1 de jul. de 2010

O tempo existe e devora


E não eu não vou me esquecer, do bonito que nos fomos. Nem de como você me acolheu nos seus braços no momento da minha partida, a sua espera pelo meu ônibus e a minha persistente tentativa de lhe entregar aquela carta, naquela madrugada de chuva forte, até parece que o mundo estava prevendo o que aconteceria tempos depois.
Mais hey,leia a carta, ela ainda tem sentido pra mim, e mesmo que agora distantes, entenda, que as palavras nunca perdem total sentido, tem sempre uma verdade invariável.
Não, minha memória não apagará a minha espera de sua chegada, quieta no banco da rodoviária ouvindo aquele Jota Quest insistente “hoje eu preciso te encontrar de qualquer jeito”, essas coisas não se esquecem, eu te esperava com fulgor.
Nós e nossos tombos. Como não lembrar, do dia que te fiz filho meu, cuidando da sua ferida, da sua dor. Carregando-te nos ombros e lavando seu sangue, olhando ao longe sua cara de menino pequeno ao ver uma agulha, e te mandar boas vibrações, que bom que no final deu tudo certo.
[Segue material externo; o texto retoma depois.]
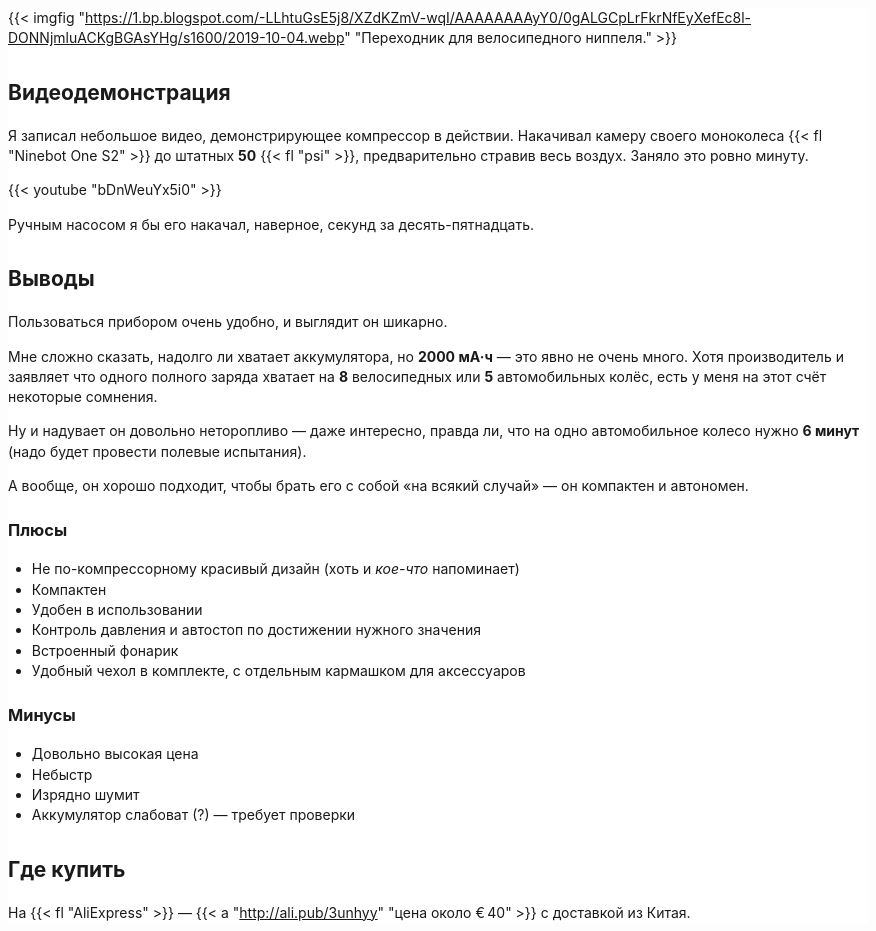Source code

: {{< imgfig "https://1.bp.blogspot.com/-LLhtuGsE5j8/XZdKZmV-wqI/AAAAAAAAyY0/0gALGCpLrFkrNfEyXefEc8l-DONNjmluACKgBGAsYHg/s1600/2019-10-04.webp" "Переходник для велосипедного ниппеля." >}}

## Видеодемонстрация

Я записал небольшое видео, демонстрирующее компрессор в действии. Накачивал камеру своего моноколеса {{< fl "Ninebot One S2" >}} до штатных **50** {{< fl "psi" >}}, предварительно стравив весь воздух. Заняло это ровно минуту.

{{< youtube "bDnWeuYx5i0" >}}

Ручным насосом я бы его накачал, наверное, секунд за десять-пятнадцать.

## Выводы

Пользоваться прибором очень удобно, и выглядит он шикарно.

Мне сложно сказать, надолго ли хватает аккумулятора, но **2000 мА·ч** — это явно не очень много. Хотя производитель и заявляет что одного полного заряда хватает на **8** велосипедных или **5** автомобильных колёс, есть у меня на этот счёт некоторые сомнения.

Ну и надувает он довольно неторопливо — даже интересно, правда ли, что на одно автомобильное колесо нужно **6 минут** (надо будет провести полевые испытания).

А вообще, он хорошо подходит, чтобы брать его с собой «на всякий случай» — он компактен и автономен.

### Плюсы

* Не по-компрессорному красивый дизайн (хоть и *кое-что* напоминает)
* Компактен
* Удобен в использовании
* Контроль давления и автостоп по достижении нужного значения
* Встроенный фонарик
* Удобный чехол в комплекте, с отдельным кармашком для аксессуаров

### Минусы

* Довольно высокая цена
* Небыстр
* Изрядно шумит
* Аккумулятор слабоват (?) — требует проверки

## Где купить

На {{< fl "AliExpress" >}} — {{< a "http://ali.pub/3unhyy" "цена около € 40" >}} с доставкой из Китая.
Eu te cuidei por todo nosso tempo. Te cuidei dentro de mim, cuidei tanto que você era às vezes mais saudável que eu.
A gente se reconheceu de longa data quando se viu pela primeira vez na vida.
E não, não vou deixar de lembrar do teu abraço que encaixava no meu, do carinho teu no meu longo cabelo, de você reclamando da fuga dos meus olhos e eu justificando que era porque você me olhava devagar, já que nessa vida muita gente já me olhou depressa demais, da nossa cantoria, do seu violão, da sua cara de espanto quando eu dizia que minha mãe estava vindo, da sua falta de graça em cumprimentar o povo lá de casa, do seu azar em apostas comigo, da sua dívida que ainda não pagou, dos meus olhos que enchiam de alegria quando você estava pra chegar, do seu sorriso lindo, das nossas lutinhas que acabavam sempre comigo nocauteada, de como você me irritava apenas para ver minha cara nervosinha, de como você dizia coisas que me deixava com vergonha, só para ver o pimentão surgir do meu rosto,das nossas despedidas intermináveis no portão lá de casa, dos cães que nos apavoravam, de tudo isso que só de andar por aí se tornaram importantes e memoráveis.Não me esqueço o dia em que não fizemos nada, nada mesmo, parados, nos olhando como cúmplices, rindo a esmo, abraçados, olhando a janela. O futuro passeava pela janela. Talvez tenha me visto de mãos dadas com você na velhice ou na infância. Não importa em que tempo estávamos. No nosso idioma, as pequenas gentilezas como amarrar os cadarços um do outro, eram suficientes para nunca esquecer os dias.
Enfim, desculpa pela covardia de não te mandar todas as outras cartas, é o medo do julgamento que me atormentava. Mas com toda coragem que pode haver em mim hoje, digo para você que continue iluminando por ai , que não deixe de dar notícias porque tudo que vai, vai por algum motivo, mas tudo o que fica, fica por vários motivos. Eu continuo te zelando. A gente ficou guardado nessa caixinha de música, eu bailarina e você o soldado de chumbo. Te cuida. 
Te guardo,te rejo, te ilumino, amém.

Um comentário:

Anônimo disse...

lido, com um sorriso imenso no rosto... te espero em breve!